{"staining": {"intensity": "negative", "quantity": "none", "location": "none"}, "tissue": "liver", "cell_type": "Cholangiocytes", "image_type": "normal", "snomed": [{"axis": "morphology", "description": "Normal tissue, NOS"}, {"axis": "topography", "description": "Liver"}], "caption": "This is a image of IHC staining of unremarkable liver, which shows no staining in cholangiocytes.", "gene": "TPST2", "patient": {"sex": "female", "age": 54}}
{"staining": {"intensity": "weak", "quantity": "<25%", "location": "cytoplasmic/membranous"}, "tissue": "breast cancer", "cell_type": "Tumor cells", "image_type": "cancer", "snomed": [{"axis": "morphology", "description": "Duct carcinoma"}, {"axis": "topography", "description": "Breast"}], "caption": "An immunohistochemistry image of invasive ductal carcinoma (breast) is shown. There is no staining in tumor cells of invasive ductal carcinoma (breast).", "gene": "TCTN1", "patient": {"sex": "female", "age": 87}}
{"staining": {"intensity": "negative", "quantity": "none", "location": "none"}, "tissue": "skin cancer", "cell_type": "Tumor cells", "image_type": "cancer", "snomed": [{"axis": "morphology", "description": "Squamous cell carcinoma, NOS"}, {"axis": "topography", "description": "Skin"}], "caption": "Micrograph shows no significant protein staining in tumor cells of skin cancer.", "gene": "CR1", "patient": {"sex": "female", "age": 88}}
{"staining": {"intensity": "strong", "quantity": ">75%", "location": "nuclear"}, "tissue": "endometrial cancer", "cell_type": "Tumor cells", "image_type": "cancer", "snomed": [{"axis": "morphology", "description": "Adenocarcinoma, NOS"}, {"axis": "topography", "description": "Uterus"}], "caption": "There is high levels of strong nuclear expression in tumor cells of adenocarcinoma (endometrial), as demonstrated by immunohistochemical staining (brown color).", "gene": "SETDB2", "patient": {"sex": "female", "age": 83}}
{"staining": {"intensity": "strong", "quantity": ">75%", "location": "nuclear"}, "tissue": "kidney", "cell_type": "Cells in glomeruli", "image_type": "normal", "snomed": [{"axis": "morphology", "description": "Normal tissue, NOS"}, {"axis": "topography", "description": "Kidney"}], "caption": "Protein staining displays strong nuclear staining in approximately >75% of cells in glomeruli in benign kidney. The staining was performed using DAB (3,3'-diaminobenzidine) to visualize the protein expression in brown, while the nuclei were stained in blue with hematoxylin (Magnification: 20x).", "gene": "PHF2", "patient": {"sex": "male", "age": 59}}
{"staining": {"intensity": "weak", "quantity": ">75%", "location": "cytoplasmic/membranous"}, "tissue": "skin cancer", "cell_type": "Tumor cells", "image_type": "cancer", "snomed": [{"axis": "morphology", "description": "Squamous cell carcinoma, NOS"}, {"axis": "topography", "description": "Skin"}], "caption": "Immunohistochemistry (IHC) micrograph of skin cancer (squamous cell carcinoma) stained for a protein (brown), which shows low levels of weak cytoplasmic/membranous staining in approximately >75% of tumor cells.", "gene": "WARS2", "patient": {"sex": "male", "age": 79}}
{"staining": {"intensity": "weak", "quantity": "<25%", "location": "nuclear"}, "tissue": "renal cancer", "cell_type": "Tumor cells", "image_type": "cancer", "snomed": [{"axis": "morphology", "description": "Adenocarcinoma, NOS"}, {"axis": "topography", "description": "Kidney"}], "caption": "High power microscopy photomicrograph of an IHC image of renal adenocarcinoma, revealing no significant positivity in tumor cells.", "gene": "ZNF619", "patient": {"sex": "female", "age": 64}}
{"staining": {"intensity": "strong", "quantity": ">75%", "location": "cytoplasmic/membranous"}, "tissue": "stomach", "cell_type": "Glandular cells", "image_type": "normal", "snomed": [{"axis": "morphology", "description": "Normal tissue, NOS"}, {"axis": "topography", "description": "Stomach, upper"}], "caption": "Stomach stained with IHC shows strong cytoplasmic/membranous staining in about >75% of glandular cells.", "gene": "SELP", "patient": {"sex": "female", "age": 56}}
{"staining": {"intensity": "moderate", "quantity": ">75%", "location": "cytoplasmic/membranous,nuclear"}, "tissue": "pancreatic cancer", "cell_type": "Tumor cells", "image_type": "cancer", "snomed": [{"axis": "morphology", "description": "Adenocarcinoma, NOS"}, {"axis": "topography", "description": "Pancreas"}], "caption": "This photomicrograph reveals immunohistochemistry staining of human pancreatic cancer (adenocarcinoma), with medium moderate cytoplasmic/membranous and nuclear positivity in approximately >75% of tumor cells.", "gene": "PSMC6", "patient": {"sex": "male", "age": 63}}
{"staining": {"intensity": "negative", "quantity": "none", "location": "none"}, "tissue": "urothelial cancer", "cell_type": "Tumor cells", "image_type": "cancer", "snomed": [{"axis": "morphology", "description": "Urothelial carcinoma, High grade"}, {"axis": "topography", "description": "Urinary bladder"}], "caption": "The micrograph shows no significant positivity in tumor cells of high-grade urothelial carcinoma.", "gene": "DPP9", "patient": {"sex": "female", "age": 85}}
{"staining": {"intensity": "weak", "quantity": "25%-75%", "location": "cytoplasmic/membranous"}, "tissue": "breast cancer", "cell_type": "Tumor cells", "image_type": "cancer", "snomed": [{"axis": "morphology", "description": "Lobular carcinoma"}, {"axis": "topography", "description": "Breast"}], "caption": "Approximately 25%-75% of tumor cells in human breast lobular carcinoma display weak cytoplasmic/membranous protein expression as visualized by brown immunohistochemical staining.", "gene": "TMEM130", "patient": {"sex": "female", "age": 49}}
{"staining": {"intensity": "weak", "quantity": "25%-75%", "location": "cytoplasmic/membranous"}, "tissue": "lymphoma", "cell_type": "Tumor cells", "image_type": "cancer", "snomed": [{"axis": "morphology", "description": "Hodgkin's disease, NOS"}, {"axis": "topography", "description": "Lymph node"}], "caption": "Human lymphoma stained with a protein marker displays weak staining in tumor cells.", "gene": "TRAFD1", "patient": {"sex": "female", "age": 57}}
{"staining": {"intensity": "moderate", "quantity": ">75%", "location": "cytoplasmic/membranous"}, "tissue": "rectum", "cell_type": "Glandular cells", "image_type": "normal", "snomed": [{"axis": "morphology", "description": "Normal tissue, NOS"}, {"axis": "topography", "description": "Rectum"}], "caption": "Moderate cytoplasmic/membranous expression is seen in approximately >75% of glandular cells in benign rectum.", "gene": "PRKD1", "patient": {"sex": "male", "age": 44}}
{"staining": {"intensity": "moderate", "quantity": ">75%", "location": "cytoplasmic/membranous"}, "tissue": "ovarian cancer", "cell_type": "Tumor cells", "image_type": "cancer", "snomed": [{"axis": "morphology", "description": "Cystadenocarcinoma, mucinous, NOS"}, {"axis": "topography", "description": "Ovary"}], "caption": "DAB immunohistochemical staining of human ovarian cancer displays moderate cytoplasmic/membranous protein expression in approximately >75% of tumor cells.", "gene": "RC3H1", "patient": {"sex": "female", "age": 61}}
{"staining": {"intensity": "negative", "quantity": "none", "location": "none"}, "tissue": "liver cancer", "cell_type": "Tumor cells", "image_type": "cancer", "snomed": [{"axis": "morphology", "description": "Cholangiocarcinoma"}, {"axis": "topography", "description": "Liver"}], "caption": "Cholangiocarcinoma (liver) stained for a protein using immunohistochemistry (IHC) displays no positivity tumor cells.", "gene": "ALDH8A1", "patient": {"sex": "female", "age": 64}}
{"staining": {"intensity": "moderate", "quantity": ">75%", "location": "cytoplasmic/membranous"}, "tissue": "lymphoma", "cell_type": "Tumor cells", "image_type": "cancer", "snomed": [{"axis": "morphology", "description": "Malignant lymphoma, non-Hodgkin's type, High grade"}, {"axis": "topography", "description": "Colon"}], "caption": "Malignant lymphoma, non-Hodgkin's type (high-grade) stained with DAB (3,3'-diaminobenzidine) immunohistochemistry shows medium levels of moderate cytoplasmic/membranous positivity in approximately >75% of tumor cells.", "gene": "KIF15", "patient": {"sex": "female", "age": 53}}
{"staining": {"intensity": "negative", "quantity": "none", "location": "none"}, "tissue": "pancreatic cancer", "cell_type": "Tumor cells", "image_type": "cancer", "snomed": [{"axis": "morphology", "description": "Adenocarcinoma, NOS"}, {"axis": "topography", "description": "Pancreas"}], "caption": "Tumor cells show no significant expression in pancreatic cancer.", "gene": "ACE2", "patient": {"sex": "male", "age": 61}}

┄┄┄┄┄┄┄┄┄┄┄┄┄┄┄┄┄┄┄┄

What you are asked to do:
For the listing above, print only the lines starting at the line containing "cells of high-grade" and ending at the line containing "lymphoma stained with", exactly, both included.

Answer below:
{"staining": {"intensity": "negative", "quantity": "none", "location": "none"}, "tissue": "urothelial cancer", "cell_type": "Tumor cells", "image_type": "cancer", "snomed": [{"axis": "morphology", "description": "Urothelial carcinoma, High grade"}, {"axis": "topography", "description": "Urinary bladder"}], "caption": "The micrograph shows no significant positivity in tumor cells of high-grade urothelial carcinoma.", "gene": "DPP9", "patient": {"sex": "female", "age": 85}}
{"staining": {"intensity": "weak", "quantity": "25%-75%", "location": "cytoplasmic/membranous"}, "tissue": "breast cancer", "cell_type": "Tumor cells", "image_type": "cancer", "snomed": [{"axis": "morphology", "description": "Lobular carcinoma"}, {"axis": "topography", "description": "Breast"}], "caption": "Approximately 25%-75% of tumor cells in human breast lobular carcinoma display weak cytoplasmic/membranous protein expression as visualized by brown immunohistochemical staining.", "gene": "TMEM130", "patient": {"sex": "female", "age": 49}}
{"staining": {"intensity": "weak", "quantity": "25%-75%", "location": "cytoplasmic/membranous"}, "tissue": "lymphoma", "cell_type": "Tumor cells", "image_type": "cancer", "snomed": [{"axis": "morphology", "description": "Hodgkin's disease, NOS"}, {"axis": "topography", "description": "Lymph node"}], "caption": "Human lymphoma stained with a protein marker displays weak staining in tumor cells.", "gene": "TRAFD1", "patient": {"sex": "female", "age": 57}}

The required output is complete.